Excerto do documento =
......

Além da defesa da praça-forte, participava, destemida, nas “almogaverias”, ataques-surpresa e mortíferos às aldeias de mouros das redondezas
Esta heroína involuntária, como adiante se verá, nasceu em 1580. Tinham passado quase dois anos sobre a trágica derrota de Alcácer-Quibir, na qual morreu o rei D. Sebastião, solteiro e virgem. Na atribulada crise sucessória que se seguiu, o rei de Castela, Filipe II, seria designado rei de Portugal, sob o título de Filipe I.
Mas tais vicissitudes políticas por certo pouco importavam à família da menina de quem se fala, mergulhada em carências de toda a ordem. Sobretudo recorrendo ao cronista Duarte Nunes de Leão, contemporâneo de Antónia Rodrigues, e que a conheceu, Rosário Sá Coutinho conta que ela veio ao mundo num bairro pobre de pescadores, a profissão do pai, Simão Rodrigues. A mãe, Leonor Dias, “era dona de casa com muitos filhos, que as dificuldades da vida tornavam impossível criar”. Por isso decidiu “enviar Antónia para ir viver com uma filha que tinha em Lisboa”.

......

Material de origem =
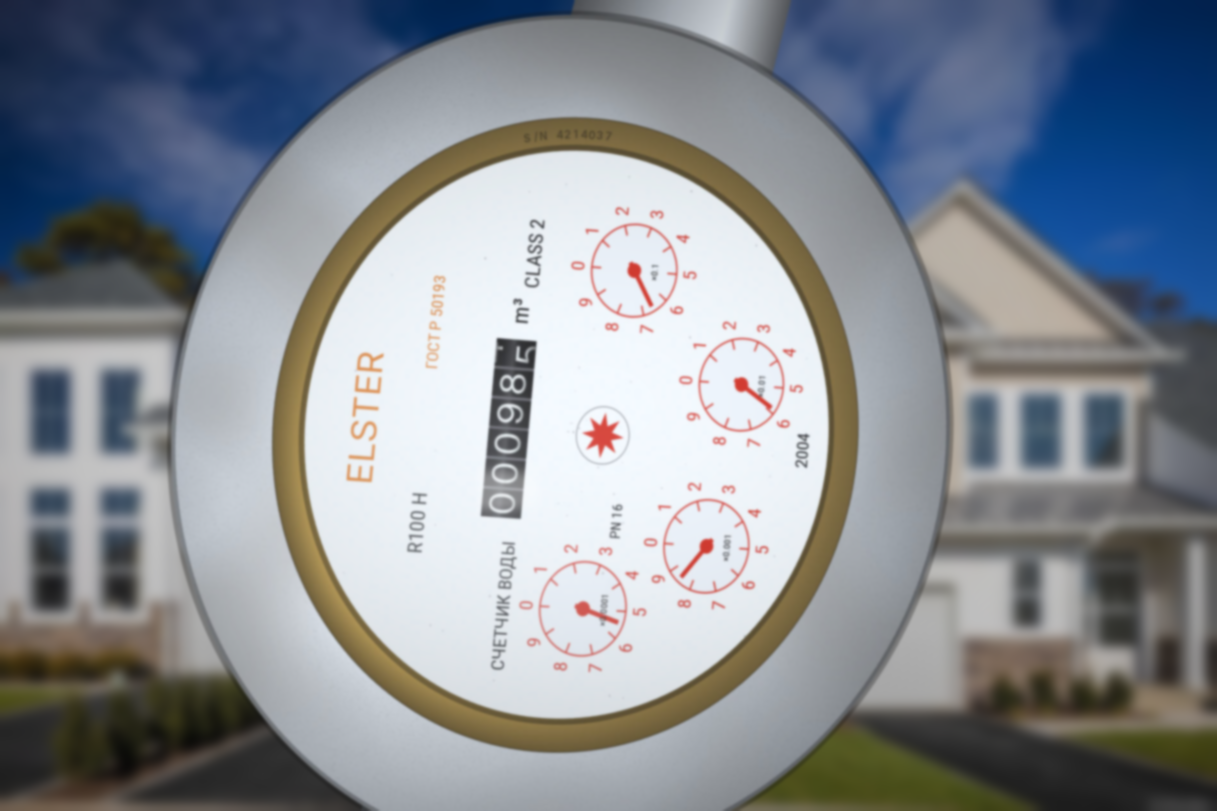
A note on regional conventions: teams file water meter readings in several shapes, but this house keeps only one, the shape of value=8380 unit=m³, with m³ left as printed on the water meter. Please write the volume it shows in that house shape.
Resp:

......

O que fazer =
1. No excerto sobre Antónia Rodrigues, qual era a profissão do pai dela?
2. Prolonga o excerto sobre Antónia Rodrigues, começando logo a seguir à última frase.

Respostas por ordem =
1. O pai, Simão Rodrigues, era pescador.

2.
A pequena ficou então entregue aos cuidados da irmã mais velha, Inácia, que se casara com um carpinteiro naval e residia num cubículo, na capital. Como Duarte Nunes de Leão relatou, a “aspereza” e o “mau tratamento” de Inácia para com a irmã mais nova depressa surgiram. “À hora do almoço o marido da irmã entrava em casa vociferando impropérios”, replica Rosário Sá Coutinho. “Já vinha bêbedo, como de costume. Desancava a mulher e esta descarregava na pequena Antónia as suas frustrações.”
Até que um dia, “aproveitando uma ausência da irmã”, fugiu, com um punhado de moedas ganho em biscates e uma tesoura enferrujada. Na Baixa de Lisboa, o pequeno pecúlio chegou-lhe para comprar “um par de calças roçadas, uma camisa e um barrete”, conta a jornalista e investigadora. E, por “detrás de umas silvas”, deu-se a transformação: despiu o vestido que trazia, vestiu a roupa masculina e, com a tesoura enferrujada, desfez-se da melena loura, ajeitando o corte de cabelo ao dos grumetes.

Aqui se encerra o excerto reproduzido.